はじまり ― 三井高長(1915年卒)
三井家とダートマス大学とのつながりは20世紀初頭にさかのぼる。三井財閥の一員であった三井高長(1915年卒)は、ハノーバーに学んだ最初期の日本人学生の一人であった。彼の渡米は、個人の志だけでなく、三井家全体の国際的な視野を象徴していた。
在学中、高長は重い虫垂炎にかかった。その際、日本領事館の代表者がニューハンプシャーに駆けつけ、ダートマス大学総長アーネスト・フォックス・ニコルズ自らも対応にあたった。感謝の印として、三井家は後に大学へ青銅の梵鐘を寄贈し、日米間の初期の友好の証となった。
戦時下の学生 ― 三井高信(ノブ)(1943年卒)
高長の子息である三井高信(ノブ、1943年卒)は、1939年に物理学専攻として入学した。1941年12月7日の真珠湾攻撃を受けてアメリカが第二次世界大戦に参戦したとき、ノブはすでに在学中であった。彼は「学生移住計画」の対象には含まれていなかったが、思いがけない形でさまざまな脆弱さに直面することになった。
その一例がダートマス放送局(DBS)での出来事である。1942年半ば、ノブはウィリス・レイトン教授の指導のもとでDBSに参加し、新しい送信機の設置を含む放送・技術作業・授業プロジェクトに関わっていた。ところが同年7月3日、地域住民のジョン・H・ショーが大学総長アーネスト・マーティン・ホプキンスに書簡を送り、ノブがDBSに関わることが海軍当局のある地域で戦時的な批判を招くのではないかと懸念を示した。ショーはノブを放送局から外すよう強く求めた。(出典:ローナー・ライブラリー「ダートマス放送局における反日的差別」)
7月6日、ノブは正式にDBSからの退会に同意した。彼の手紙には後悔の念が記されていたが、それは不正を働いたからではなく、学びと友情の機会を失うことへの無念からであった。彼は「自分は十分に賢明で、リスクを避けられたはず」と述べている。ホプキンス総長は彼を擁護し、悪意はなく、問題はむしろ世間の誤解と偏見にあると強調した。
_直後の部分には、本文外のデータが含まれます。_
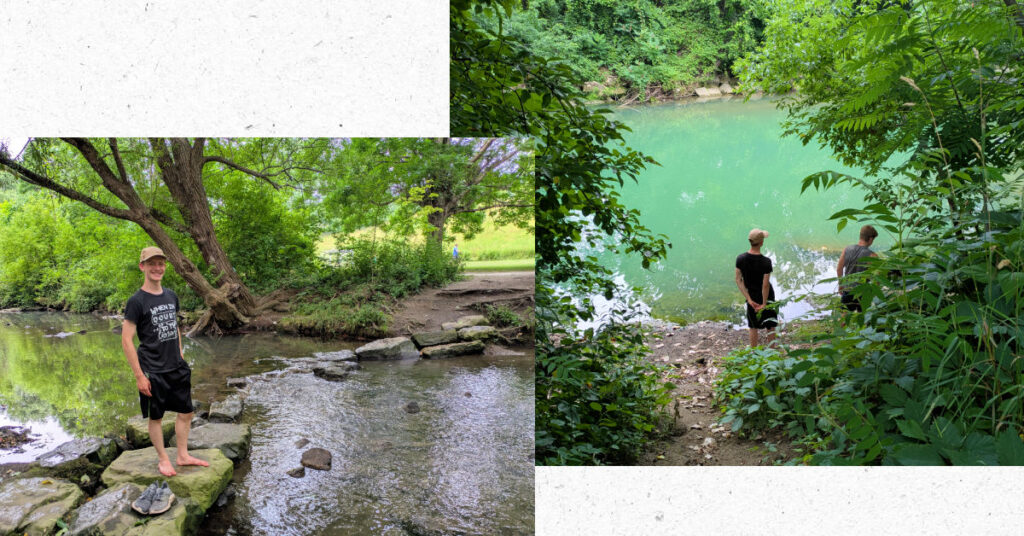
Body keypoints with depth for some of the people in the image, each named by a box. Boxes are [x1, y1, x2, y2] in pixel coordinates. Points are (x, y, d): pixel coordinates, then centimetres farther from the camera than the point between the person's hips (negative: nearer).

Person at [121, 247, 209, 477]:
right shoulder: (136, 301, -13)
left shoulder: (171, 296, 7)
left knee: (186, 412, 12)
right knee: (155, 417, 8)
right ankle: (163, 458, 24)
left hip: (177, 368, 6)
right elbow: (126, 340, -14)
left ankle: (183, 455, 26)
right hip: (153, 371, -6)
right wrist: (139, 376, -16)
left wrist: (181, 356, 15)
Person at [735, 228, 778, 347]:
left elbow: (738, 280, -12)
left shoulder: (740, 259, -13)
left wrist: (749, 300, -9)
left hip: (751, 296, 4)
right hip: (766, 296, -3)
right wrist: (764, 304, -15)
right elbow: (765, 285, -23)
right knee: (771, 326, 14)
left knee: (753, 327, 16)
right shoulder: (766, 262, -24)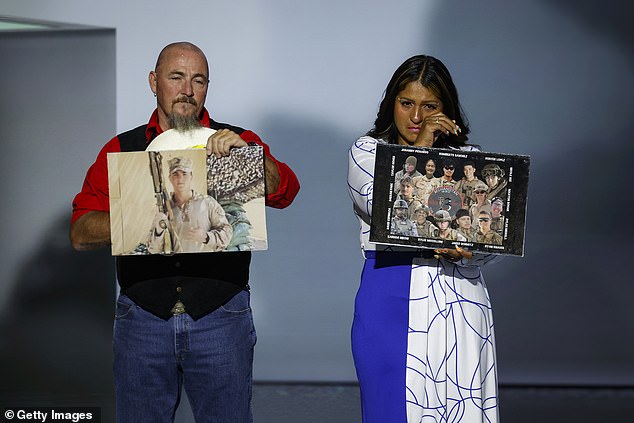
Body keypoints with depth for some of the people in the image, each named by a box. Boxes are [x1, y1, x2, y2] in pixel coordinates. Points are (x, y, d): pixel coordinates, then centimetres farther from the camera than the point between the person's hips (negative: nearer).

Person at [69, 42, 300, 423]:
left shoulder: (238, 143, 7)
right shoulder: (122, 149, 7)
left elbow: (285, 192, -8)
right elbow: (81, 233, 0)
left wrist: (248, 151, -25)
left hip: (222, 318, 0)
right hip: (142, 318, 1)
大学はその後も入国管理局への働きかけや奨学金・融資の確保を通じてノブを支援した。
さらに、ノブは経済的困難にも直面した。学費はニューヨークにいる従兄弟を通じて管理されていたが、その従兄弟は抑留され、家族の銀行口座も凍結された。大学は緊急融資を手配し、ノブが学業を続けられるようにした。彼は後に、自身の在学を「民主主義のための戦い」であったと述懐している。1943年、彼は無事卒業した。
戦後、ノブは日本に戻り、日本版『リーダーズ・ダイジェスト』の経営に携わった。1965年に逝去したが、妻は彼の日記を『Thank You and So Long』としてまとめ、ダートマスにも寄贈した。
戦後の世代 ― 三井衛(1958年卒)
三井家のダートマスとの縁は、ノブの弟である三井衛(マモル/モリ、1958年卒)へと続いた。1934年生まれの衛は、戦後の比較的落ち着いた時期に卒業した。卒業後は建築分野に進み、1960年代にはニューハンプシャーで活動した。一部の記録ではその後イェール大学での学びも示唆されているが、未確認である。1967年に米国市民権を取得し、2010年にタフツ医療センターで亡くなった。衛の歩みは、戦時の混乱から復興・継続・専門的成長への移行を示している。
背景 ― 第二次大戦期の日本人・日系アメリカ人学生
三井家の物語は、より大きな歴史の一部でもある。例えば、二世の清水忠志(ジョージ・シミズ)も同時期にダートマスに在籍していた。国籍や世間の perception によって困難に直面したノブとは異なり、シミズは移住政策の対象となり、最終的に米国陸軍情報部に従軍した。両者の経験を比較することで、日本人と日系アメリカ人学生が直面した多様な圧力―法的制限、人種的偏見、個人的アイデンティティ―が浮かび上がる。
遺産と継承
1915年の高長から、戦時下のノブ、戦後の衛まで、三井家のダートマスとの結びつきは激動の歴史を貫いている。三井家寄贈の梵鐘、ノブの差別によるDBS退会、衛の専門的キャリアはいずれも、逆境を乗り越えた強さと大学文化の変化を物語っている。2011年には三井物産株式会社が日本研究の教授職を寄附講座として設立し、友情に始まり、戦争で試され、平和のもとで再び結び直された絆をあらためて確認した。